Avril Haines, President-elect Joe Biden’s nominee for Director of National Intelligence, told a Senate panel Tuesday that if confirmed she would order the release of an unclassified report about the 2018 killing of Washington Post columnist and Saudi dissident Jamal Khashoggi.
“Ms. Haines, if you are confirmed, you have an opportunity to immediately turn a page on the excessive secrecy and lawlessness of the outgoing administration,” Sen. Ron Wyden (D-Ore.) said Tuesday during Haines’s testimony before the Senate Intelligence Committee.
“Congress passed a law requiring the DNI to submit to Congress an unclassified report on who was responsible for the brutal murder of Saudi journalist and U.S. resident Jamal Khashoggi,” Wyden continued. “If you are confirmed, will you submit to Congress the unclassified report required by the law?”

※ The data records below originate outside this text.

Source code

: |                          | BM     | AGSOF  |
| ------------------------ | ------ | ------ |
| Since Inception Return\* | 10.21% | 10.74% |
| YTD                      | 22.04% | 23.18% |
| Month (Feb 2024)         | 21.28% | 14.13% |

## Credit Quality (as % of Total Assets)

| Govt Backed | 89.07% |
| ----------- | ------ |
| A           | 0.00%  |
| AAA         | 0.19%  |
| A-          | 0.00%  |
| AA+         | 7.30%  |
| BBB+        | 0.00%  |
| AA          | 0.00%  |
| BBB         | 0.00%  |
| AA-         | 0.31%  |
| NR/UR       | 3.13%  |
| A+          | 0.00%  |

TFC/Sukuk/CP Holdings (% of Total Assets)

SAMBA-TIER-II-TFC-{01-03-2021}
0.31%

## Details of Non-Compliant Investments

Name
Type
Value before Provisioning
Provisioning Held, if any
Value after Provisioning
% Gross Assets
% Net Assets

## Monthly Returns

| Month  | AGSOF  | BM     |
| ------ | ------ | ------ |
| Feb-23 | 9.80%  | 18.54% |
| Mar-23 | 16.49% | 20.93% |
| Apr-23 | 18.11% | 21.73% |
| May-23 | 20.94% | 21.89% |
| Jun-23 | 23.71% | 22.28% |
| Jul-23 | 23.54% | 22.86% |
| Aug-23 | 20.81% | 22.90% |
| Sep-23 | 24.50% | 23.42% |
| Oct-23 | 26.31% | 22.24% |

“Absolutely, I will follow the law,” Haines replied.
Wyden in 2019 brokered a provision in the Intelligence Authorization Act requiring the release of a full report on Khashoggi’s death, but it was never released under the Trump administration.

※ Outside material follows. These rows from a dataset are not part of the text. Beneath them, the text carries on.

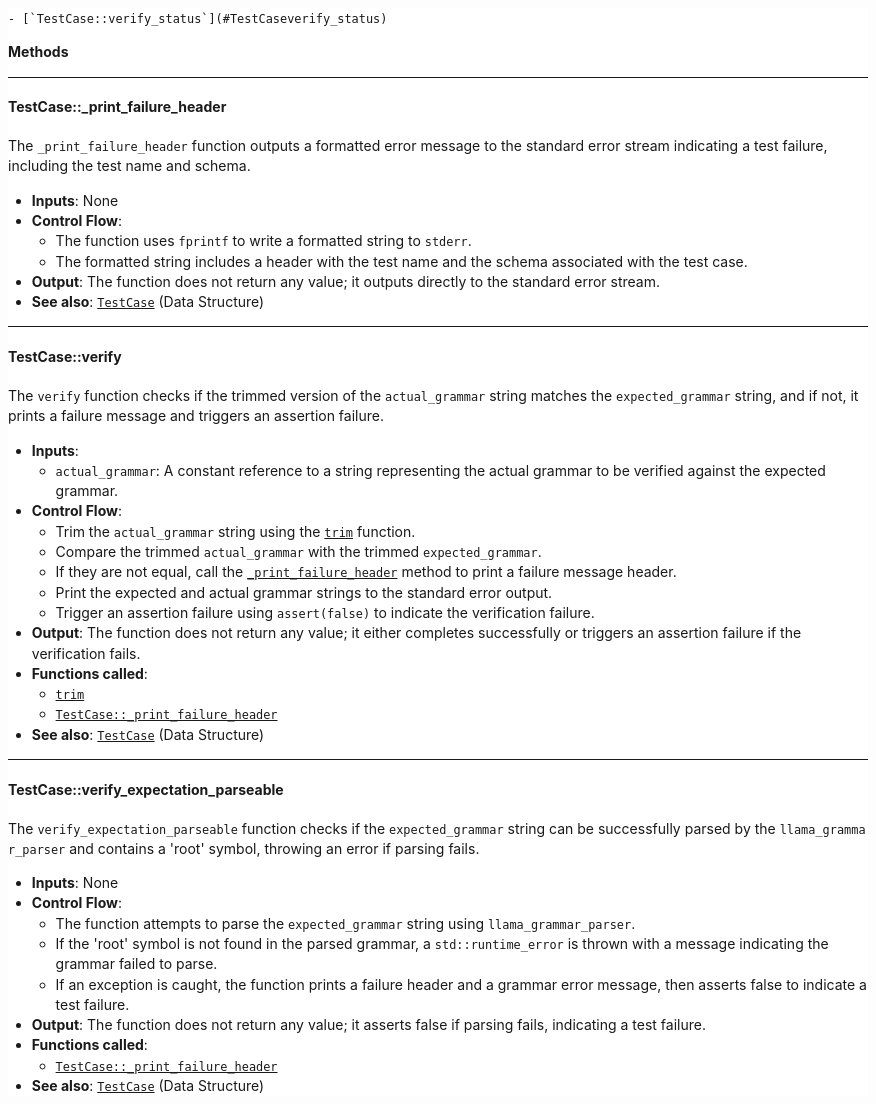     - [`TestCase::verify_status`](#TestCaseverify_status)

**Methods**

---
#### TestCase::\_print\_failure\_header
The `_print_failure_header` function outputs a formatted error message to the standard error stream indicating a test failure, including the test name and schema.
- **Inputs**: None
- **Control Flow**:
    - The function uses `fprintf` to write a formatted string to `stderr`.
    - The formatted string includes a header with the test name and the schema associated with the test case.
- **Output**: The function does not return any value; it outputs directly to the standard error stream.
- **See also**: [`TestCase`](#TestCase)  (Data Structure)


---
#### TestCase::verify
The `verify` function checks if the trimmed version of the `actual_grammar` string matches the `expected_grammar` string, and if not, it prints a failure message and triggers an assertion failure.
- **Inputs**:
    - `actual_grammar`: A constant reference to a string representing the actual grammar to be verified against the expected grammar.
- **Control Flow**:
    - Trim the `actual_grammar` string using the [`trim`](#trim) function.
    - Compare the trimmed `actual_grammar` with the trimmed `expected_grammar`.
    - If they are not equal, call the [`_print_failure_header`](#TestCase_print_failure_header) method to print a failure message header.
    - Print the expected and actual grammar strings to the standard error output.
    - Trigger an assertion failure using `assert(false)` to indicate the verification failure.
- **Output**: The function does not return any value; it either completes successfully or triggers an assertion failure if the verification fails.
- **Functions called**:
    - [`trim`](#trim)
    - [`TestCase::_print_failure_header`](#TestCase_print_failure_header)
- **See also**: [`TestCase`](#TestCase)  (Data Structure)


---
#### TestCase::verify\_expectation\_parseable
The `verify_expectation_parseable` function checks if the `expected_grammar` string can be successfully parsed by the `llama_grammar_parser` and contains a 'root' symbol, throwing an error if parsing fails.
- **Inputs**: None
- **Control Flow**:
    - The function attempts to parse the `expected_grammar` string using `llama_grammar_parser`.
    - If the 'root' symbol is not found in the parsed grammar, a `std::runtime_error` is thrown with a message indicating the grammar failed to parse.
    - If an exception is caught, the function prints a failure header and a grammar error message, then asserts false to indicate a test failure.
- **Output**: The function does not return any value; it asserts false if parsing fails, indicating a test failure.
- **Functions called**:
    - [`TestCase::_print_failure_header`](#TestCase_print_failure_header)
- **See also**: [`TestCase`](#TestCase)  (Data Structure)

“It was refreshing to hear a straightforward commitment to follow the law from DNI-nominee Haines, after a year of stonewalling by the Trump administration to conceal the identity of who ordered Jamal Khashoggi’s murder,” Wyden said in a statement following the hearing.

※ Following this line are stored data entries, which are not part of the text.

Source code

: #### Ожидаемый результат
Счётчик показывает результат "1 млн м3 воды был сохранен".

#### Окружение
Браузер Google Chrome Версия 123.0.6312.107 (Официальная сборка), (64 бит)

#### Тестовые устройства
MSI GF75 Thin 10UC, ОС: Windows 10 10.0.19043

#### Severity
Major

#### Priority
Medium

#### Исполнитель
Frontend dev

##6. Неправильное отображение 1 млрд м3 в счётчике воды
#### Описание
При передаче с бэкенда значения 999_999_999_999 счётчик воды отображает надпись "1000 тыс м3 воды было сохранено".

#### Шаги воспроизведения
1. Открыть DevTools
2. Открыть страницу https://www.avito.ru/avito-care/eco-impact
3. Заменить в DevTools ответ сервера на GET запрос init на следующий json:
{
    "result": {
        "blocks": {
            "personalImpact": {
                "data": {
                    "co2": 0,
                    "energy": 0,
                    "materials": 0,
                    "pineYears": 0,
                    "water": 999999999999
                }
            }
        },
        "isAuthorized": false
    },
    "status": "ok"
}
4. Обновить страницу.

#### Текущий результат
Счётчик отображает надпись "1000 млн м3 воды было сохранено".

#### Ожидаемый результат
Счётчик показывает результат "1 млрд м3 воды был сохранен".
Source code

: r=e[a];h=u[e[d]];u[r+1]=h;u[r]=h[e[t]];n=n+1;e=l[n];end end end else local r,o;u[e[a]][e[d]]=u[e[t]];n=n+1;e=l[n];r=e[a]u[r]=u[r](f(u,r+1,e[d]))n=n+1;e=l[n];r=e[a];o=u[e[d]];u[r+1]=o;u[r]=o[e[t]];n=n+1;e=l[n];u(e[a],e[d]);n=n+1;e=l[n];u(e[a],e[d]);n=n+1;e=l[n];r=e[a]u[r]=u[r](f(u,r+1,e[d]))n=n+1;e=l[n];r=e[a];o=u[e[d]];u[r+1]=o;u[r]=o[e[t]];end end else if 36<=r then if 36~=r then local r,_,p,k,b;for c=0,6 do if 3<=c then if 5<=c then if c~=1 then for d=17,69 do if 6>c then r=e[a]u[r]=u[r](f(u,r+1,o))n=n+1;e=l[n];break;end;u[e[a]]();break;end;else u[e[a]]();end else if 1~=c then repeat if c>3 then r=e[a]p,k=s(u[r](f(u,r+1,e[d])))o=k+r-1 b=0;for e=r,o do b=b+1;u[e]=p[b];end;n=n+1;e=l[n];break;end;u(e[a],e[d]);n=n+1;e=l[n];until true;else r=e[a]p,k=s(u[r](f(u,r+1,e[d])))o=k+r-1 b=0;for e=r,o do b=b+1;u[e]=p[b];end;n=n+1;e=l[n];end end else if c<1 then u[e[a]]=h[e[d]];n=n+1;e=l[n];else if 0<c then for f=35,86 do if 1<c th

Khashoggi was killed after entering a Saudi consulate in Istanbul in October 2018. Numerous intelligence services have concluded Saudi Crown Prince Mohammed bin Salman ordered the journalist’s killing and dismemberment. While the crown prince has denied ordering the killing, the fallout has tarnished his image as a reformer who was intent on making changes such as expanding women’s rights in the kingdom.